Back to the original proof in the screenshot for the general case, the keypoint of the final paragraph is to show that the diagnal elements in the basis transformation matrix of $g_{p\#} \mathrm{Sd}_{p\#}$ are all zeros. Since the basis of $C_p(\mathrm{Sd}^n K)$ is all the ordered $p$-simplexes. Proof via contracondition, suppose for some $p$, some diagnal elements in the basis transformation matrix of
$$
g_{p\#} \mathrm{Sd}_{p\#}^t: C_p(\mathrm{Sd}^n K) \to C_p(\mathrm{Sd}^n K)
$$
is not zero.
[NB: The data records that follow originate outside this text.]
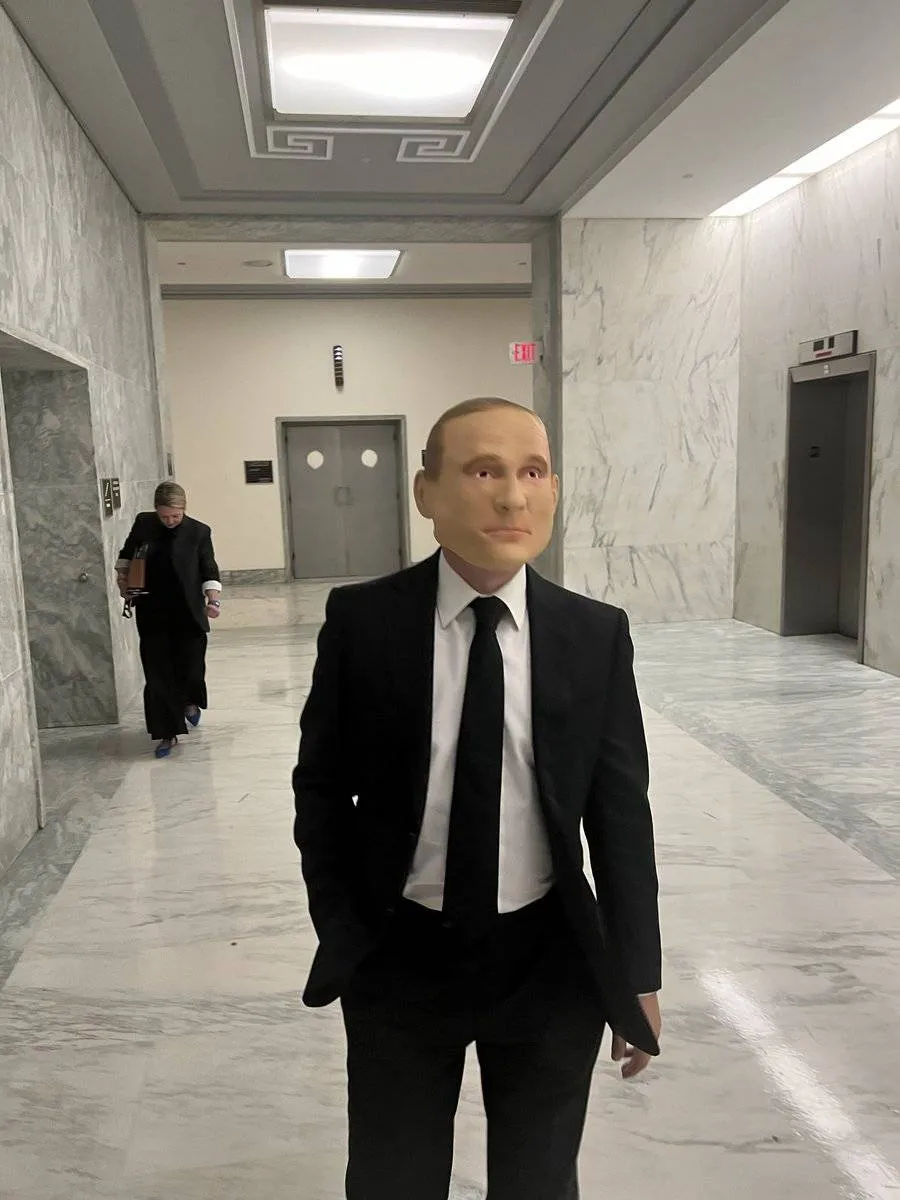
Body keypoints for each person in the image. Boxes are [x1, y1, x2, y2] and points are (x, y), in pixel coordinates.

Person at [293, 397, 662, 1200]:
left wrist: (637, 973)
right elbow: (320, 787)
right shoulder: (363, 623)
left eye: (533, 472)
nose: (512, 497)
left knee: (539, 1178)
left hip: (547, 957)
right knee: (393, 1176)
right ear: (426, 492)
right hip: (399, 952)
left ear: (554, 489)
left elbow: (621, 818)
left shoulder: (593, 635)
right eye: (483, 471)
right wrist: (344, 923)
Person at [116, 482, 222, 759]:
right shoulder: (144, 524)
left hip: (189, 613)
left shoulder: (199, 532)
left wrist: (213, 601)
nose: (170, 521)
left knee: (191, 668)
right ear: (156, 510)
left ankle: (189, 700)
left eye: (175, 515)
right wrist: (123, 581)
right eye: (164, 516)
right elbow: (126, 556)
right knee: (158, 675)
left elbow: (209, 568)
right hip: (153, 611)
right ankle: (167, 733)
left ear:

Then equivalently it means that for some $p$-simplex $\sigma$, $(g_{p\#} \mathrm{Sd}_{p\#}^t)(\sigma) = \cdots + m \cdot \sigma + \cdots$ where integer $m \neq 0 $. Then it follows the underlined sentence: Since $\mathrm{Sd}_p^t$ is just the barycentric subdivision intutively(it can be defined rigorous), for example:

$$
\mathrm{Sd}_2^1(<p_0, p_1, p_2>) = <p_0, p_{01}, p_{012}> + <p_{012}, p_{01}, p_1> + \cdots
$$
We can write(here the notation $\mathrm{Sd}_p^t \sigma$ used for two purpose, one is algebraic and the other is geometric)
$$
\mathrm{Sd}_p^t \sigma = \sum_{\rho \in \{p \text{ simplexes in } \mathrm{Sd}_p^t \sigma \}} a_\rho \rho
$$
where all $a_\rho$s are non-zero integers and as the underlined sentence said, the $\rho$s are simplexes in $\sigma$. Then it comes the second half part: the proof has assumed that some diagnal elements in the basis transformation matrix of $g_{p\#} \mathrm{Sd}_{p\#}$
is not zero, or equivalently $(g_{p\#} \mathrm{Sd}_{p\#})(\sigma) = \cdots + m \cdot \sigma + \cdots$ where integer $m \neq 0 $. Since
$$
\begin{aligned}
(g_{p\#} \mathrm{Sd}_{p\#}^t)(\sigma) &= g_{p\#}(\mathrm{Sd}_{p\#}^t(\sigma)) \\
&= g_{p\#}\big(\sum_{\rho \in \{p \text{ simplexes in } \mathrm{Sd}_p^t \sigma \}} a_\rho \rho\big) \\
&= \sum_{\rho \in \{p \text{ simplexes in } \mathrm{Sd}_p^t \sigma \}} a_\rho g_{p\#}(\rho)
\end{aligned}
$$
Here recall that $g_{p\#}$ is a chain map from $C_p(\mathrm{Sd}^{n+t} K)$ to $C_p(\mathrm{Sd}^{n} K)$. Now then there has to be some $\rho_{i_0}$ such taht $g_{p\#}(\rho_{i_0}) = \sigma$(As Plantation said in the chat, it's weird that the screenshot said $g_{p\#}(\rho_{i_0}) \subset \sigma$, I think it should be $g_{p\#}(\rho_{i_0}) = \sigma$ too.) Otherwise there will be no such part $m \cdot \sigma$ in $(g_{p\#} \mathrm{Sd}_{p\#})(\sigma)$. Then the rest proof follows the same as the screenshot.